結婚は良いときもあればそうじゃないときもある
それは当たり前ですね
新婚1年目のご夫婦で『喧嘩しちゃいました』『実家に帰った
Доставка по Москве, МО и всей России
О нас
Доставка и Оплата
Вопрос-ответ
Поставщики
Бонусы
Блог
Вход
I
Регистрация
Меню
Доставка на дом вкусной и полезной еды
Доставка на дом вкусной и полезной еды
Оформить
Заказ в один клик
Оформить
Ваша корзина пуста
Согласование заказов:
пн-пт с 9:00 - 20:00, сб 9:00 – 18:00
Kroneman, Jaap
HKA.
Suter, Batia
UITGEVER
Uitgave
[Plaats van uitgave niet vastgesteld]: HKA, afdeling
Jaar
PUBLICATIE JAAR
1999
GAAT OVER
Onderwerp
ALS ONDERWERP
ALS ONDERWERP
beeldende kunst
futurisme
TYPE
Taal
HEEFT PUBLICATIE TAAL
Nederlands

+ + + +

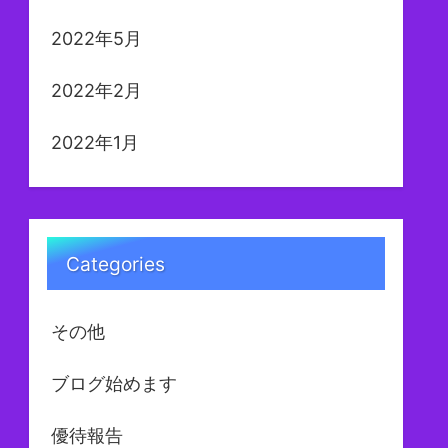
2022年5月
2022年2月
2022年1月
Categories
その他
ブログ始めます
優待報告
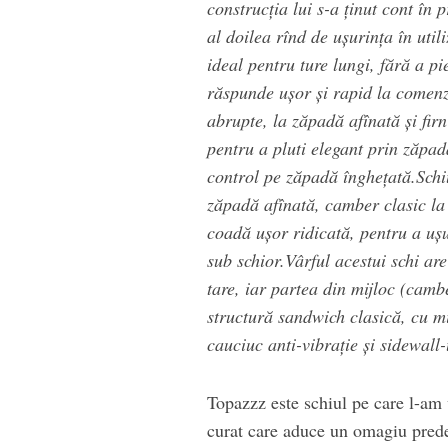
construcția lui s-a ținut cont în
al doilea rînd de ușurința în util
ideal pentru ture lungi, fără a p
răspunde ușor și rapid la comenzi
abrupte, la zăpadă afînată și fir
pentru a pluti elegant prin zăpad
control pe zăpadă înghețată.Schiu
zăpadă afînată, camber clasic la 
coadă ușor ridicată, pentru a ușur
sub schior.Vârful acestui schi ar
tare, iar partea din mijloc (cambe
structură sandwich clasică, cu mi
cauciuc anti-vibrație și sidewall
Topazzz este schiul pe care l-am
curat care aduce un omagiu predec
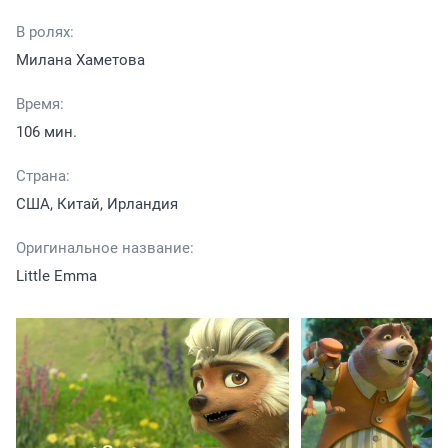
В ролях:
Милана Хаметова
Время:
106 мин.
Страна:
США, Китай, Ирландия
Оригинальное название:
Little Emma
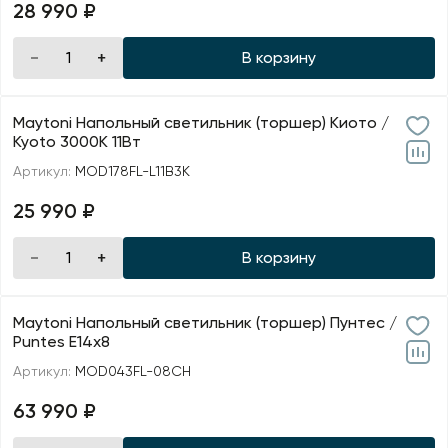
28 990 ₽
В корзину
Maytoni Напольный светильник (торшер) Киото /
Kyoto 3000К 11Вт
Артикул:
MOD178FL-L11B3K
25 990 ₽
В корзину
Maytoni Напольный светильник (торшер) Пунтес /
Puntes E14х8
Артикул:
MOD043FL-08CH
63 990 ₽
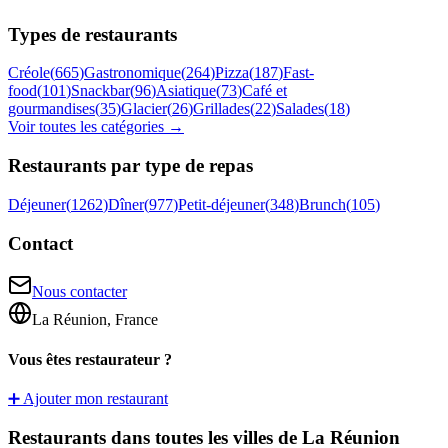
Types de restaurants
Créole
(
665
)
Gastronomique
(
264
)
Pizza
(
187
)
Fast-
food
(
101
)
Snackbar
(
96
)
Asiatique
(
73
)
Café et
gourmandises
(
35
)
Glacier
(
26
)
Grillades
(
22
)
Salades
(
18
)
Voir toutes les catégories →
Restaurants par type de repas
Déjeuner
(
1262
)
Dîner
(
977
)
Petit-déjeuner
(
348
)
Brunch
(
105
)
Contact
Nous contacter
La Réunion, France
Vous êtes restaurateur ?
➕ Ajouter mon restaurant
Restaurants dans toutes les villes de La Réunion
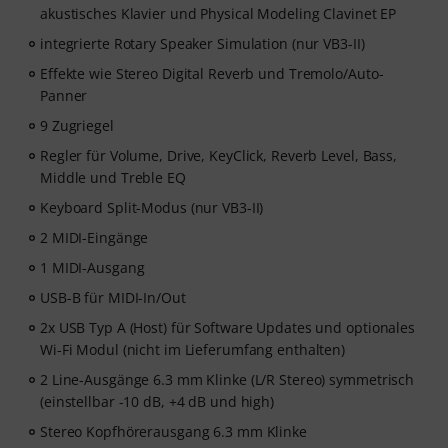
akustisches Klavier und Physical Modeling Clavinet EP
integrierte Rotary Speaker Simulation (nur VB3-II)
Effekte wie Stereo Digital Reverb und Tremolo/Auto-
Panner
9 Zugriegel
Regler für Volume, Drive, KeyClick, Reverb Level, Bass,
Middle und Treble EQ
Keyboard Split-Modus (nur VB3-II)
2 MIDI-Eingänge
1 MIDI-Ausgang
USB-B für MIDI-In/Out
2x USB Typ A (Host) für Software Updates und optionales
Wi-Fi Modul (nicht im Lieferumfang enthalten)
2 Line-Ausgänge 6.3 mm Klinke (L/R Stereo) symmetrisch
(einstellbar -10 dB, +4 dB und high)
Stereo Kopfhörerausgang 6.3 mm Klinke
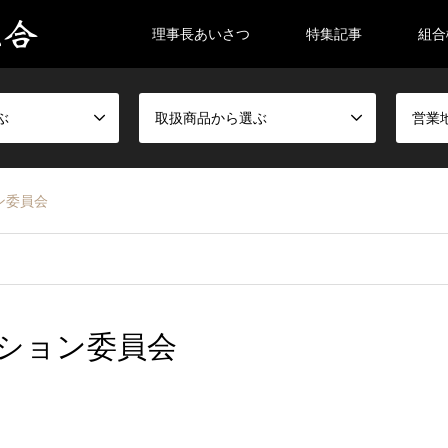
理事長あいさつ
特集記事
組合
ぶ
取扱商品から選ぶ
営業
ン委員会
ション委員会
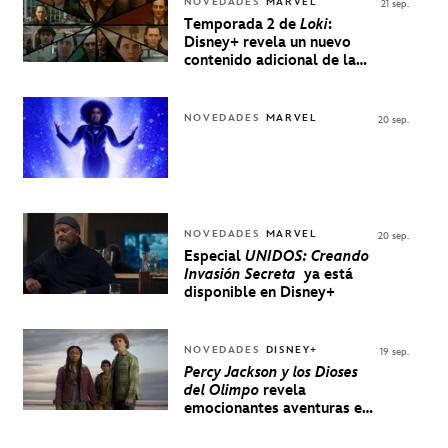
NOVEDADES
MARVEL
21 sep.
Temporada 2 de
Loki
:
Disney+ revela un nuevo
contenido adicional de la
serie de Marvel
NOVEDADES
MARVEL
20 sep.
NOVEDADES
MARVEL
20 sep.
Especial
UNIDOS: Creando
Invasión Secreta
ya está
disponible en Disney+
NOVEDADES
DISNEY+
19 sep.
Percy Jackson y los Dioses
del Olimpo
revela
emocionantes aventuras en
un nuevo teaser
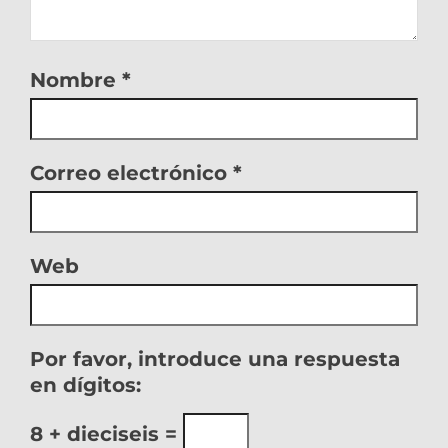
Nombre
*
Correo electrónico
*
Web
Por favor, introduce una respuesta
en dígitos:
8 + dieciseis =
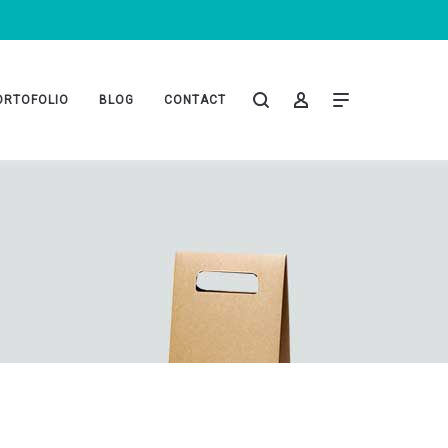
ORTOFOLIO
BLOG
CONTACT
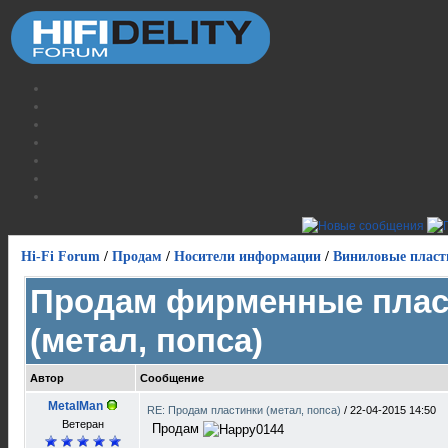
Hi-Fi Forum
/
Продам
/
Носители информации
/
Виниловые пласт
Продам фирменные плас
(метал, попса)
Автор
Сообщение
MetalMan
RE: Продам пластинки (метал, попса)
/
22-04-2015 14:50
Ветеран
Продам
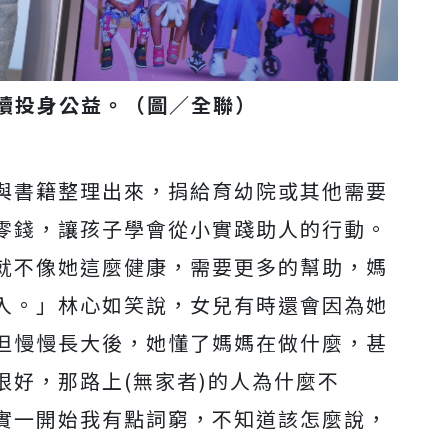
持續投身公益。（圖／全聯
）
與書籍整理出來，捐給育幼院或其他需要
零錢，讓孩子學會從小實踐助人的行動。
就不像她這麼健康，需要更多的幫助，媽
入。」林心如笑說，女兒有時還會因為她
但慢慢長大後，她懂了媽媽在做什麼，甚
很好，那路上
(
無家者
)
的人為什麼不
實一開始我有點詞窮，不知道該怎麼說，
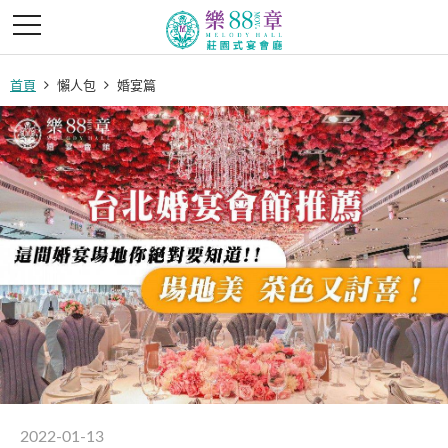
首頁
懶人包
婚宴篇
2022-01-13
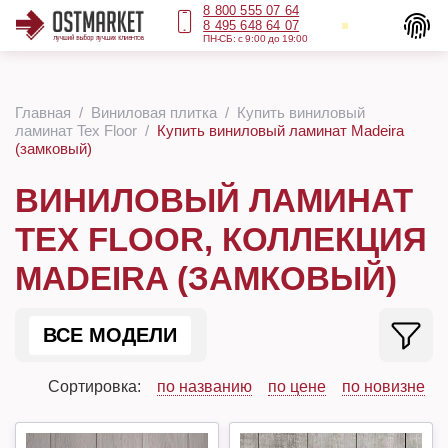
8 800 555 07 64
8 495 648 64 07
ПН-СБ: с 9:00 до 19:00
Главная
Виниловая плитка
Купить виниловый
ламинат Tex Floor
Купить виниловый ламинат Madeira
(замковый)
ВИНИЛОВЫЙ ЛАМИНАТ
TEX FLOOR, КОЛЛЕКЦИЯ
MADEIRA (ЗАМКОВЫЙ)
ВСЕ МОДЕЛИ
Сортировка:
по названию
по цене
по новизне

+ + + +

§ **Problem statement**: Identify each row above that contains the word "nuevo" and copy those rows.

§ **Written answer**:
Disney+ revela un nuevo
un nuevo teaser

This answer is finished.